Сохранённые данные

- - - - - - -

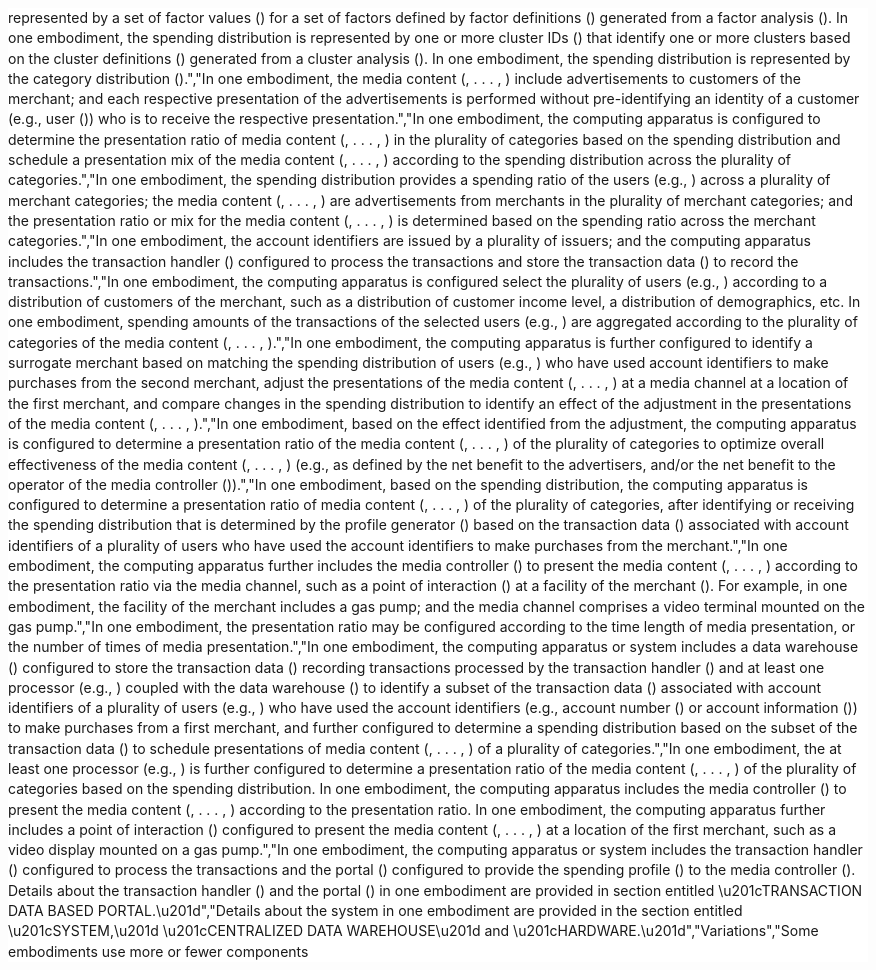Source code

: represented by a set of factor values () for a set of factors defined by factor definitions () generated from a factor analysis (). In one embodiment, the spending distribution is represented by one or more cluster IDs () that identify one or more clusters based on the cluster definitions () generated from a cluster analysis (). In one embodiment, the spending distribution is represented by the category distribution ().","In one embodiment, the media content (, . . . , ) include advertisements to customers of the merchant; and each respective presentation of the advertisements is performed without pre-identifying an identity of a customer (e.g., user ()) who is to receive the respective presentation.","In one embodiment, the computing apparatus is configured to determine the presentation ratio of media content (, . . . , ) in the plurality of categories based on the spending distribution and schedule a presentation mix of the media content (, . . . , ) according to the spending distribution across the plurality of categories.","In one embodiment, the spending distribution provides a spending ratio of the users (e.g., ) across a plurality of merchant categories; the media content (, . . . , ) are advertisements from merchants in the plurality of merchant categories; and the presentation ratio or mix for the media content (, . . . , ) is determined based on the spending ratio across the merchant categories.","In one embodiment, the account identifiers are issued by a plurality of issuers; and the computing apparatus includes the transaction handler () configured to process the transactions and store the transaction data () to record the transactions.","In one embodiment, the computing apparatus is configured select the plurality of users (e.g., ) according to a distribution of customers of the merchant, such as a distribution of customer income level, a distribution of demographics, etc. In one embodiment, spending amounts of the transactions of the selected users (e.g., ) are aggregated according to the plurality of categories of the media content (, . . . , ).","In one embodiment, the computing apparatus is further configured to identify a surrogate merchant based on matching the spending distribution of users (e.g., ) who have used account identifiers to make purchases from the second merchant, adjust the presentations of the media content (, . . . , ) at a media channel at a location of the first merchant, and compare changes in the spending distribution to identify an effect of the adjustment in the presentations of the media content (, . . . , ).","In one embodiment, based on the effect identified from the adjustment, the computing apparatus is configured to determine a presentation ratio of the media content (, . . . , ) of the plurality of categories to optimize overall effectiveness of the media content (, . . . , ) (e.g., as defined by the net benefit to the advertisers, and\/or the net benefit to the operator of the media controller ()).","In one embodiment, based on the spending distribution, the computing apparatus is configured to determine a presentation ratio of media content (, . . . , ) of the plurality of categories, after identifying or receiving the spending distribution that is determined by the profile generator () based on the transaction data () associated with account identifiers of a plurality of users who have used the account identifiers to make purchases from the merchant.","In one embodiment, the computing apparatus further includes the media controller () to present the media content (, . . . , ) according to the presentation ratio via the media channel, such as a point of interaction () at a facility of the merchant (). For example, in one embodiment, the facility of the merchant includes a gas pump; and the media channel comprises a video terminal mounted on the gas pump.","In one embodiment, the presentation ratio may be configured according to the time length of media presentation, or the number of times of media presentation.","In one embodiment, the computing apparatus or system includes a data warehouse () configured to store the transaction data () recording transactions processed by the transaction handler () and at least one processor (e.g., ) coupled with the data warehouse () to identify a subset of the transaction data () associated with account identifiers of a plurality of users (e.g., ) who have used the account identifiers (e.g., account number () or account information ()) to make purchases from a first merchant, and further configured to determine a spending distribution based on the subset of the transaction data () to schedule presentations of media content (, . . . , ) of a plurality of categories.","In one embodiment, the at least one processor (e.g., ) is further configured to determine a presentation ratio of the media content (, . . . , ) of the plurality of categories based on the spending distribution. In one embodiment, the computing apparatus includes the media controller () to present the media content (, . . . , ) according to the presentation ratio. In one embodiment, the computing apparatus further includes a point of interaction () configured to present the media content (, . . . , ) at a location of the first merchant, such as a video display mounted on a gas pump.","In one embodiment, the computing apparatus or system includes the transaction handler () configured to process the transactions and the portal () configured to provide the spending profile () to the media controller (). Details about the transaction handler () and the portal () in one embodiment are provided in section entitled \u201cTRANSACTION DATA BASED PORTAL.\u201d","Details about the system in one embodiment are provided in the section entitled \u201cSYSTEM,\u201d \u201cCENTRALIZED DATA WAREHOUSE\u201d and \u201cHARDWARE.\u201d","Variations","Some embodiments use more or fewer components
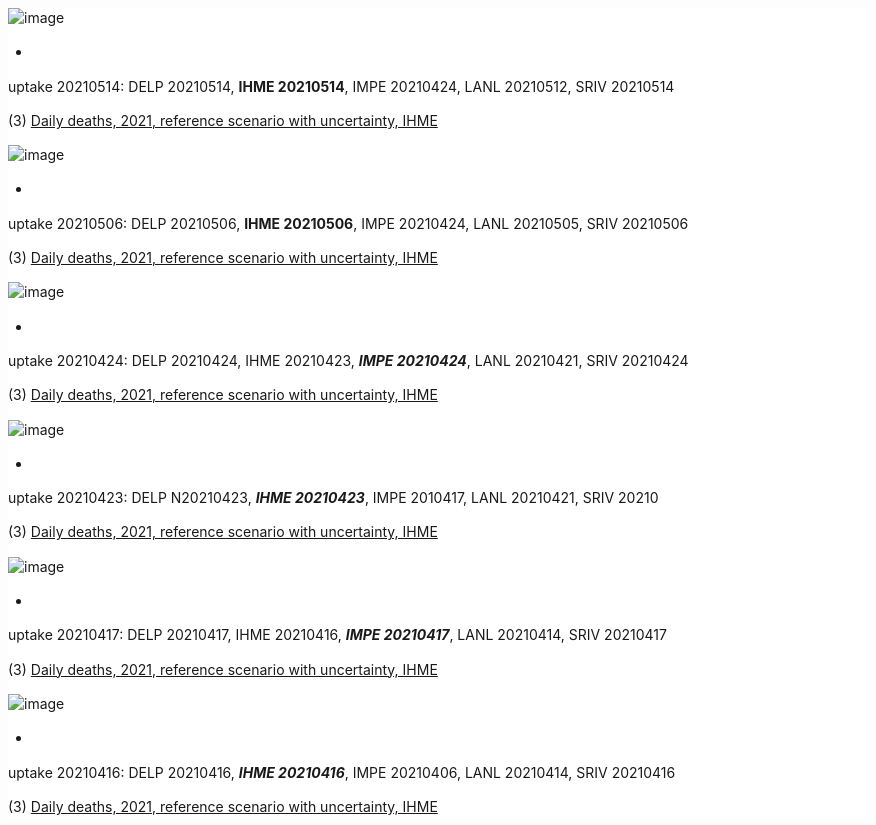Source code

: ![image](https://user-images.githubusercontent.com/30849720/125204618-f9ac6880-e232-11eb-8651-1802aa6749e2.png)
 
*
 
uptake 20210514: DELP 20210514, **IHME 20210514**, IMPE 20210424, LANL 20210512, SRIV 20210514 
 
(3) [Daily deaths, 2021, reference scenario with uncertainty, IHME](https://github.com/pourmalek/covir2/blob/main/20210514/output/merge/graph%2014%20COVID-19%20daily%20deaths%2C%20Iran%2C%20reference%20scenario%20with%20uncertainty%2C%20IHME.pdf)

![image](https://user-images.githubusercontent.com/30849720/125206400-f5387d80-e23b-11eb-8f02-ae269004c783.png)
 
* 
 
uptake 20210506: DELP 20210506, **IHME 20210506**, IMPE 20210424, LANL 20210505, SRIV 20210506
 
(3) [Daily deaths, 2021, reference scenario with uncertainty, IHME](https://github.com/pourmalek/covir2/blob/main/20210506/output/merge/graph%2014%20COVID-19%20daily%20deaths%2C%20Iran%2C%20reference%20scenario%20with%20uncertainty%2C%20IHME.pdf)

![image](https://user-images.githubusercontent.com/30849720/125208929-5b2c0180-e24a-11eb-8dc3-195a65d932cd.png)
 
* 
 
uptake 20210424: DELP 20210424, IHME 20210423, **_IMPE 20210424_**, LANL 20210421, SRIV 20210424 
 
(3) [Daily deaths, 2021, reference scenario with uncertainty, IHME](https://github.com/pourmalek/covir2/blob/main/20210424/output/merge/graph%2014%20COVID-19%20daily%20deaths%2C%20Iran%2C%20reference%20scenario%20with%20uncertainty%2C%20IHME.pdf)

![image](https://user-images.githubusercontent.com/30849720/125223394-8c272900-e280-11eb-870d-6e30260432be.png)
 
* 
 
uptake 20210423: DELP N20210423, **_IHME 20210423_**, IMPE 2010417, LANL 20210421, SRIV 20210 
 
(3) [Daily deaths, 2021, reference scenario with uncertainty, IHME](https://github.com/pourmalek/covir2/blob/main/20210423/output/merge/graph%2014%20COVID-19%20daily%20deaths%2C%20Iran%2C%20reference%20scenario%20with%20uncertainty%2C%20IHME.pdf)

![image](https://user-images.githubusercontent.com/30849720/125303845-f623ea80-e2e1-11eb-94b2-0ee6e74333da.png)
 
*
 
uptake 20210417: DELP 20210417, IHME 20210416, **_IMPE 20210417_**, LANL 20210414, SRIV 20210417 
 
(3) [Daily deaths, 2021, reference scenario with uncertainty, IHME](https://github.com/pourmalek/covir2/blob/main/20210417/output/merge/graph%2014%20COVID-19%20daily%20deaths%2C%20Iran%2C%20reference%20scenario%20with%20uncertainty%2C%20IHME.pdf)

![image](https://user-images.githubusercontent.com/30849720/125339001-bf5fcb80-e305-11eb-81e4-33db025ca6b1.png)
 
* 
 
uptake 20210416: DELP 20210416, **_IHME 20210416_**, IMPE 20210406, LANL 20210414, SRIV 20210416 
 
(3) [Daily deaths, 2021, reference scenario with uncertainty, IHME](https://github.com/pourmalek/covir2/blob/main/20210416/output/merge/graph%2014%20COVID-19%20daily%20deaths%2C%20Iran%2C%20reference%20scenario%20with%20uncertainty%2C%20IHME.pdf)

- - - - - - -

# [Описание задания]
Сосчитайте, пожалуйста, строки в позициях выше, где встречается строка «LANL». В ответе дайте только число.

# [Решение упражнения]
6